### Problem details
Gather all lines in the entries that include the word "Starace".

### Materials provided
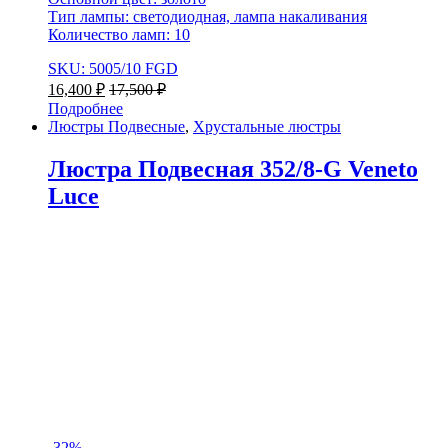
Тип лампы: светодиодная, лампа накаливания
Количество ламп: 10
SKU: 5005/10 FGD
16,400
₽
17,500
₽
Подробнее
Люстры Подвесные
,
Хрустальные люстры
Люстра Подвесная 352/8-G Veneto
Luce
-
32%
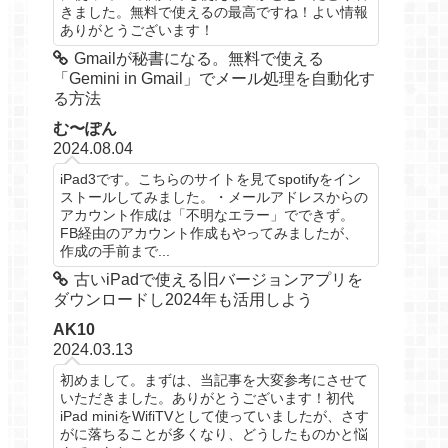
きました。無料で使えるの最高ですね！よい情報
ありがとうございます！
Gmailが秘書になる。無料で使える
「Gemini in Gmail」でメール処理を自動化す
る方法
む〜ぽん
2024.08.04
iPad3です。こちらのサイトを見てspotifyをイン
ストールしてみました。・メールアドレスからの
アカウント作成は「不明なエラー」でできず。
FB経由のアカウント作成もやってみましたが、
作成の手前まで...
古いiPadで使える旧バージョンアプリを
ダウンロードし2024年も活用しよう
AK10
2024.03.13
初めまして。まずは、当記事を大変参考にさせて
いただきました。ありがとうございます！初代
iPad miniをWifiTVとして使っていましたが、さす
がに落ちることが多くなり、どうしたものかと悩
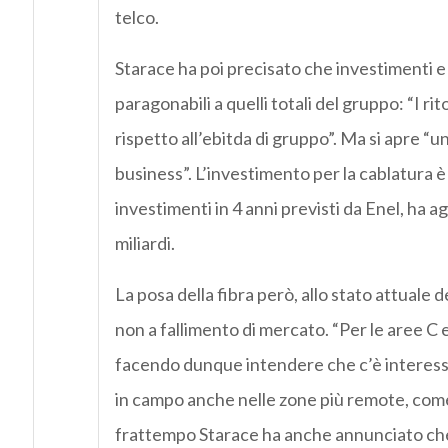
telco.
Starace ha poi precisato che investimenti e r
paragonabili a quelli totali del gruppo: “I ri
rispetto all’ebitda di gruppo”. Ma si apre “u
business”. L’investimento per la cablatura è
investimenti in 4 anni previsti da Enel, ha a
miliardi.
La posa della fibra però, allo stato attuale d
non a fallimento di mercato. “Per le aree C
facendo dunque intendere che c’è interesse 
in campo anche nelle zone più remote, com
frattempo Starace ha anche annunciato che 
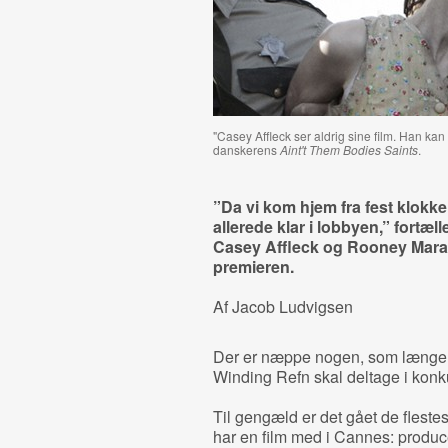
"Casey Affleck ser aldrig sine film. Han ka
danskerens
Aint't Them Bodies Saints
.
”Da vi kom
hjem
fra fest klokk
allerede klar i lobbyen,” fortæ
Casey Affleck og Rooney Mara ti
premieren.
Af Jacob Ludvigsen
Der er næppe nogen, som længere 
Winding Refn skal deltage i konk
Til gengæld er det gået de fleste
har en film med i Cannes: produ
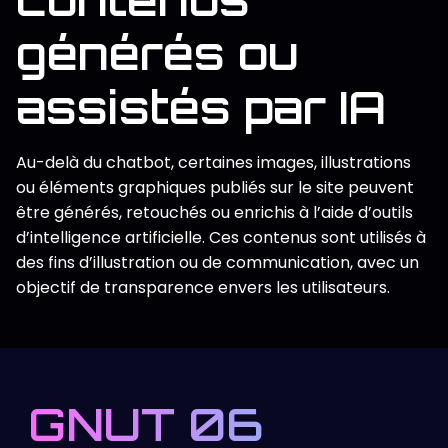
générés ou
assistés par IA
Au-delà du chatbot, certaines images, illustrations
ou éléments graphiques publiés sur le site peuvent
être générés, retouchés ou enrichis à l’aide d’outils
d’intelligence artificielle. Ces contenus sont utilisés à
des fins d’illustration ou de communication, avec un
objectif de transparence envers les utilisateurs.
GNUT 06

### Exercise solution
Starace ha poi precisato che investimenti e r
frattempo Starace ha anche annunciato che 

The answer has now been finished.